PROBLEM DETAILS
Quote the data below in full, minus the images.

INFORMATION PROVIDED
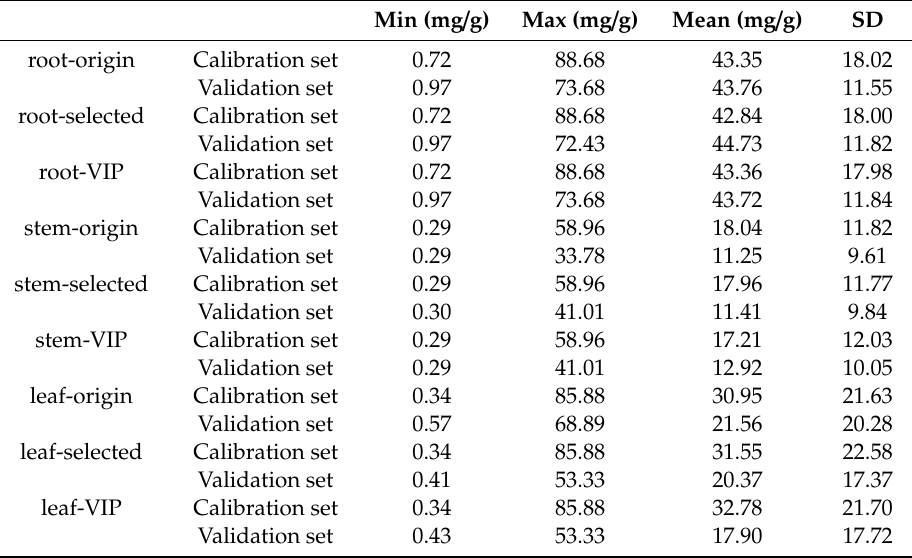
Table 1. The summary of secoiridoids in the calibration and validation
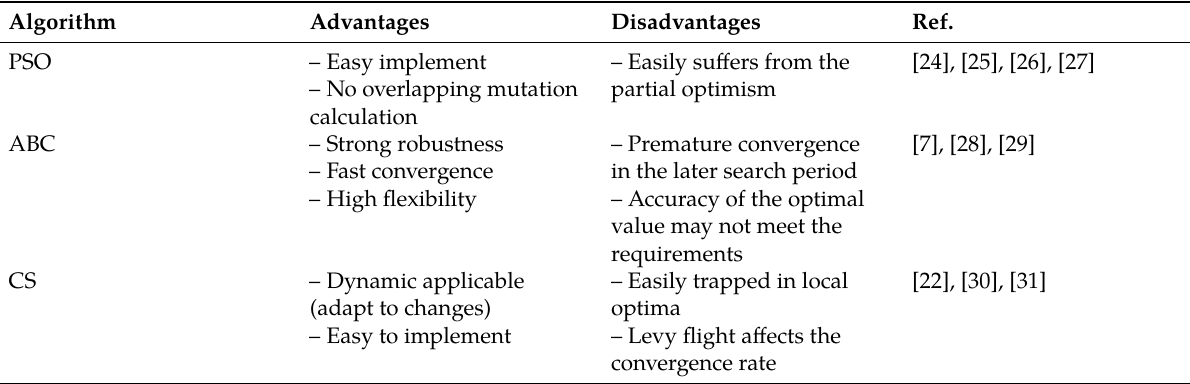
Table 1: Comparisons of metaheuristic algorithms.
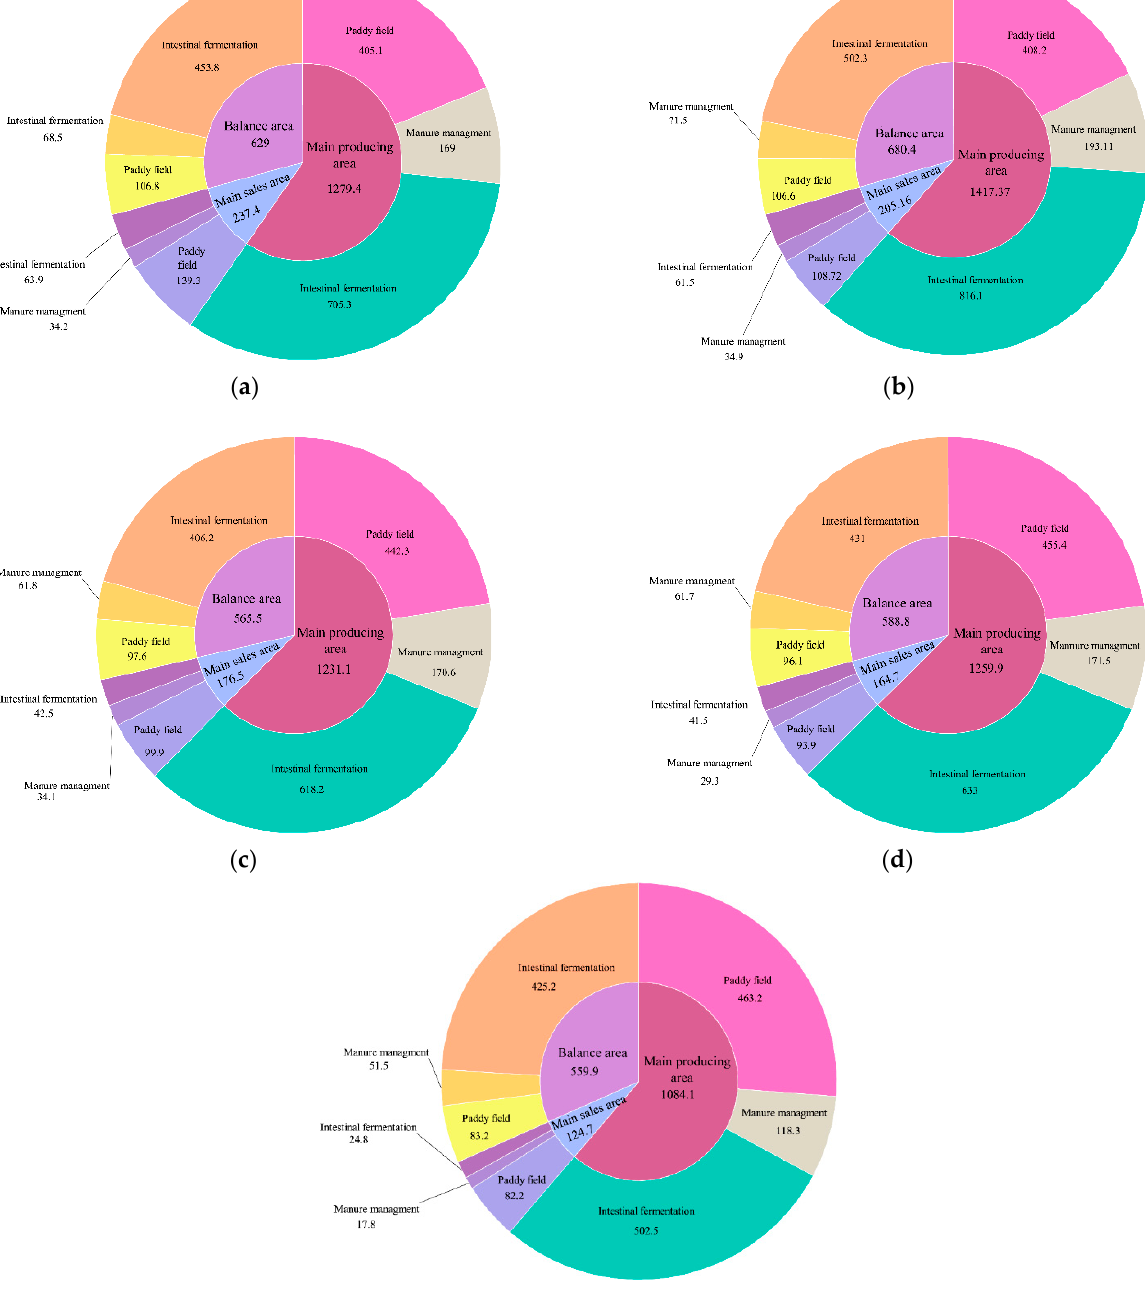
Figure 3. Agricultural methane emissions by region in China, 2000–2019. ( a ) 2000; ( b ) 2005; ( c ) 2010; ( d ) 2015; and ( e ) 2019.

RESULT OF THE EXERCISE
Table 1. The summary of secoiridoids in the calibration and validation
Table 1: Comparisons of metaheuristic algorithms.
Figure 3. Agricultural methane emissions by region in China, 2000–2019. ( a ) 2000; ( b ) 2005; ( c ) 2010; ( d ) 2015; and ( e ) 2019.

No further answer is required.